Actin filaments, also known as microfilaments, are thin support filaments produced from chains of the protein actin, which is present in the cells of all eukaryotic organisms. While these filaments serve many different functions, they primarily exist to provide structural support and intracellular transportation as parts of the cellular cytoskeleton. Actin filaments can also play major roles in maintaining or altering cellular shapes and in causing a cell to move. On a larger scale, actin plays an integral part in the process of muscle contraction, without which the actions of humans and many other organisms would be completely impossible. The near ubiquity of actin in cells makes it very useful for a variety of research applications focusing on the cytoskeleton and other areas of cellular biology.
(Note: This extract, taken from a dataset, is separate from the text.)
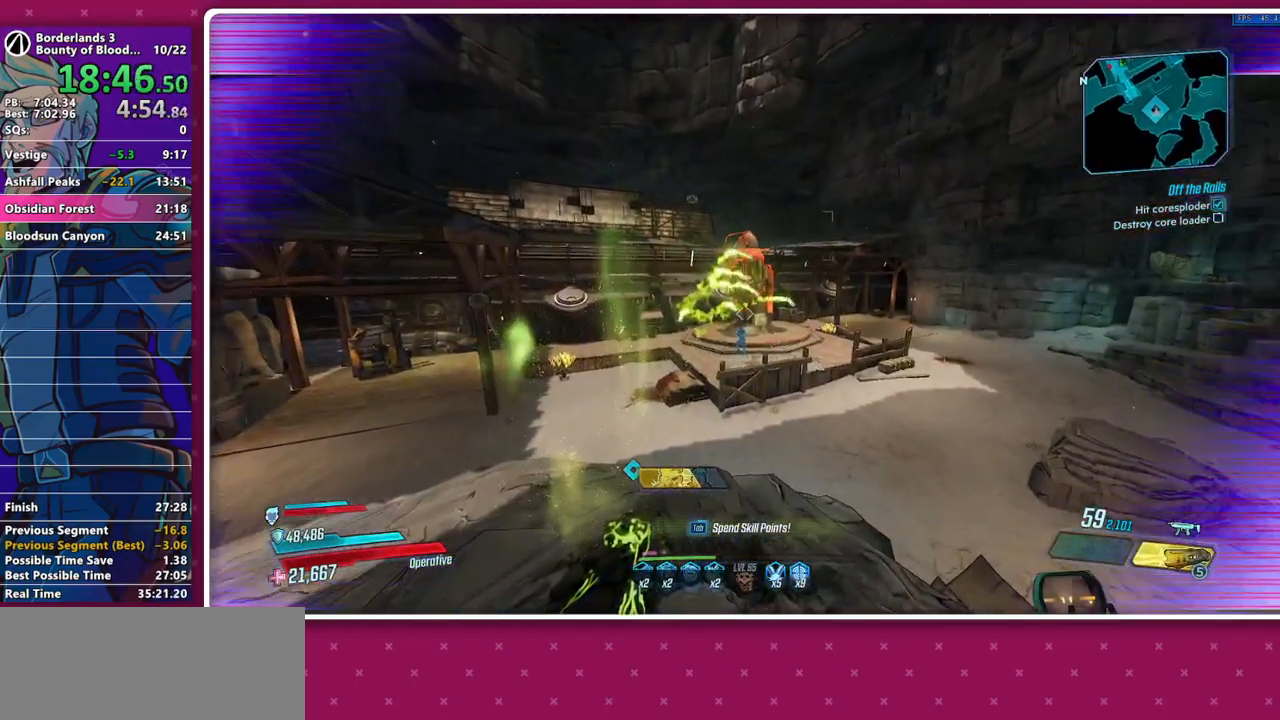
{"keys": [], "mouse": [], "events": []}
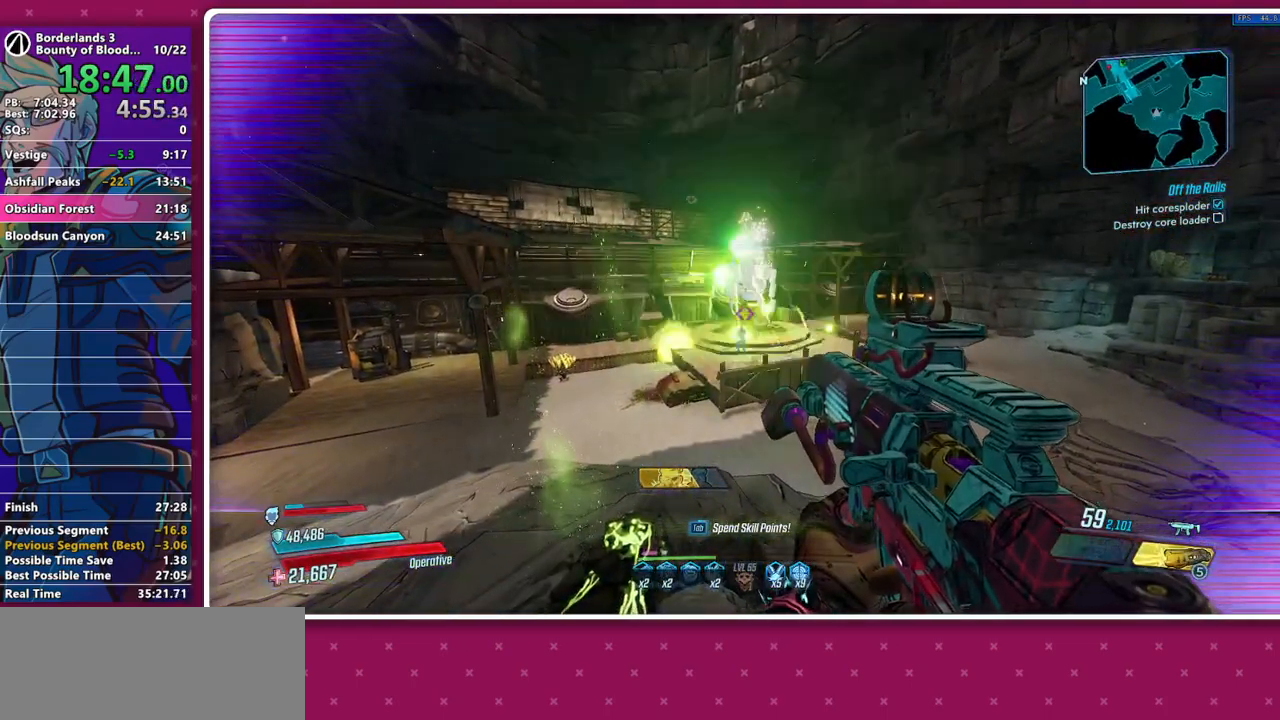
{"keys": [], "mouse": [], "events": []}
The polymerization of actin, or the process by which monomers of the protein actin combine to form actin filaments, begins with a process called nucleation. Nucleation occurs when a group of three or more actin monomers, spontaneously or otherwise, group together, forming a base onto which other actin monomers can attach. The polymerization of actin does not form a single linear strand; it forms, rather, an actin filament consisting of a double helix of linked actin monomers. Such an arrangement is much more durable than a single linear strand would be.
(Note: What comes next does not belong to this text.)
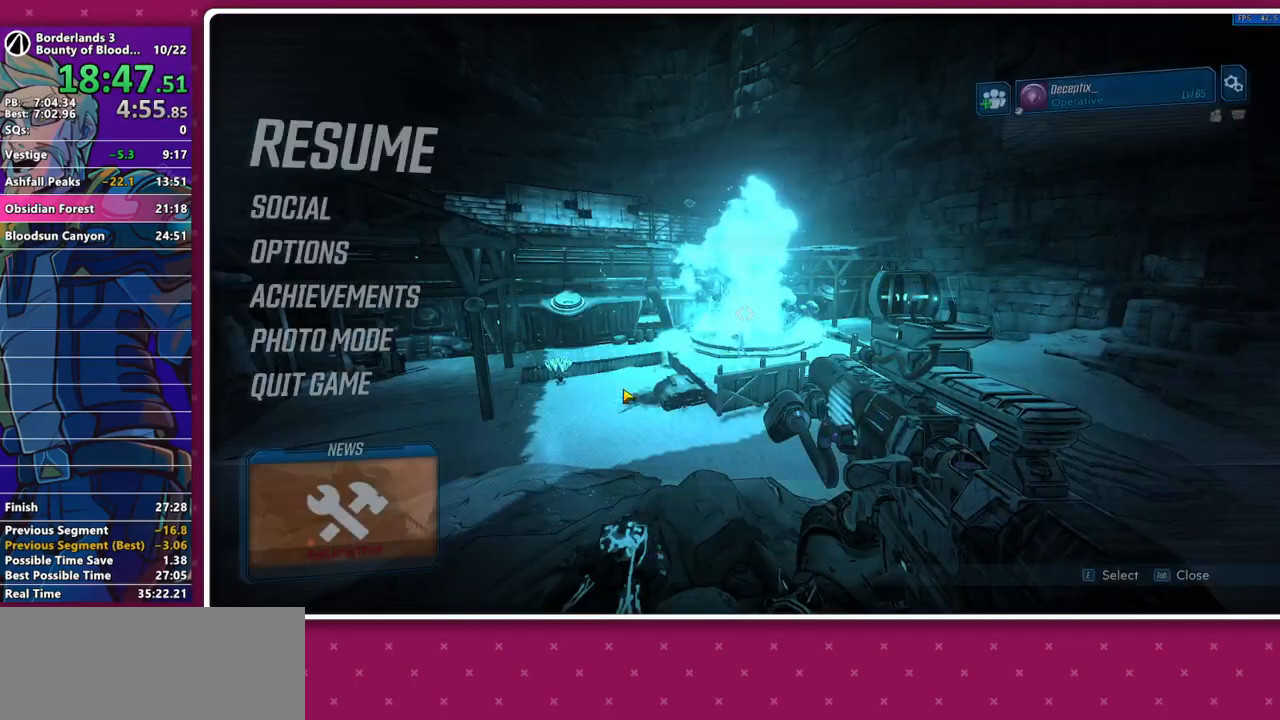
{"keys": [], "mouse": [], "events": [[350, "mouse_left", "down"], [450, "mouse_left", "up"]]}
Actin polymerization is a reversible process, meaning that actin filaments can be broken down into individual units of actin. This makes for a very dynamic process, as actin filaments can polymerize and depolymerize quickly at different locations throughout the cell. Various chemical changes in different parts of a cell can promote polymerization or depolymerization, so actin filaments can be assembled or disassembled quite rapidly based on the particular needs of the cell. There tends to be an apparent dynamic equilibrium between the concentration of actin monomers and filaments, though a variety of factors can affect this equilibrium. Below a certain threshold concentration of monomers, filaments likely will not form, but above that threshold, nucleation and polymerization occur spontaneously.
Actin, because of its near ubiquity in eukaryotic cells and its essential nature as part of the cellular cytoskeleton, is commonly studied in biological experimentation. Various methods have been developed to dye actin so that changes resulting from drugs or genetic modification can be observed. Organisms or cells can be genetically altered or treated with different drugs that affect the polymerization of actin filaments. Such experiments are used to precisely classify the many roles of actin filaments and to learn how altering them affects cells.